The PIC has been the go-to piggy bank for rogues using the flimsiest of business proposals to dress up what were shakedowns. As the easy money from state enterprises dried up, the PIC became even more attractive.
The situation didn’t begin in the Jacob Zuma era, it just got totally out of hand. (Those who recall the old regime say the "piggy-banking" goes back decades.) Remember the dosh the Elephant Consortium made courtesy of PIC funding for its Telkom BEE deal? So much dosh that former ANC policy head and consortium member Smuts Ngonyama was prompted to explain: "I did not join the struggle to be poor." That was back in 2005 and we were all shocked.
In a way it’s good that 15 years on the largesse extended by the PIC still has the capacity to shock us. It suggests we have not become inured to corruption. Those who doubt the PIC’s recent capacity to shock should read the court papers it lodged with the Cape Town high court.
The court move was in response to the prompt by the Companies & Intellectual Property Commission (CIPC), which regulates implementation of the Companies Act, that something needed to be done about claiming back the R4.3bn it poured into Iqbal Survé’s Ayo in December 2017.
Those who doubt the PIC’s recent capacity to shock should read the papers it has filed in court
The court papers reveal there wasn’t even the pretence of going through any process that might justify such a hefty investment. Anyone trying to get a few thousand rands from their bank would have been put through something more rigorous. It was as though former CEO Dan Matjila couldn’t be bothered to pretend. Perhaps by December 2017 Matjila had realised his job was that of a disburser of funds to anyone who could claim allegiance to the Zuma faction.
Late December 2017 was the right time for a raid on the PIC. Anyone who hadn’t headed off on holiday would have been absorbed in the Steinhoff implosion. There was little chance of being interrogated by the usual sharp-eyed activists.
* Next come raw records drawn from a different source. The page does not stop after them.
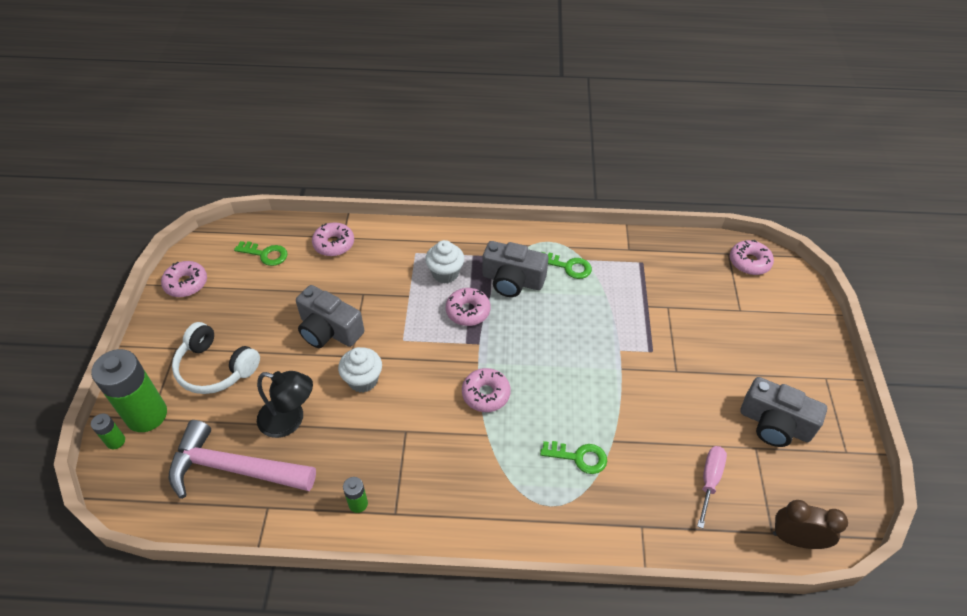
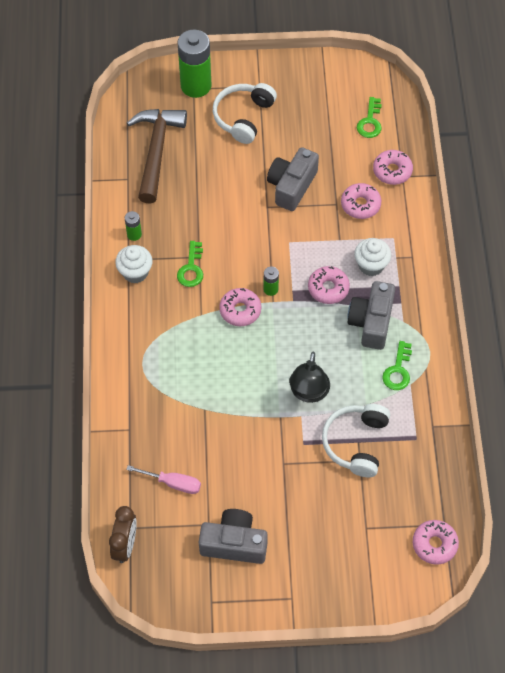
camera: 85 degrees right, 10 degrees up
green battery [91,414,125,449] -> green battery moved to [263,267,279,296]
pink donut [161,261,207,297] -> pink donut moved to [341,183,381,219]
pink hammer [168,420,316,499] -> brown hammer [127,109,187,204]
black lamp [257,371,313,438] -> black lamp moved to [289,351,330,403]
white cupcake [338,347,382,393] -> white cupcake moved to [115,245,152,284]
green key [540,441,607,474] -> green key moved to [177,241,203,287]
grey camera [740,377,827,447] -> grey camera turned 75 degrees clockwise [199,509,268,564]
none -> white headphones [322,404,390,478]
Presumably emboldened by the ease with which he had siphoned off the R4.3bn and fearful that Cyril Ramaphosa’s presidency might close the PIC’s disbursement window, Survé rushed in for a huge top-up just four months later. This time it was spotted. The media pointed out some of the more bizarre aspects of the "unicorn" proposals, prompting the CIPC to take a closer look, which in turn ended with the JSE being obliged to reverse its earlier approval.
That is not how things should work, and with any luck the new board will ensure that’s not how it works in future. Certainly anyone who knows Irene Charnley or Maria Ramos might prefer to take their chances with a tight-fisted bank manager. There will have to be continued scope for financing black industrialists, but that shouldn’t mean a vigorous business plan is not essential.
Problems of governance and oversight are not restricted to the public sector. The private sector is also in a mess; it’s as though everyone in a position of responsibility has gone feral. While that cannot be blamed on the PIC, it is well placed to halt the rot.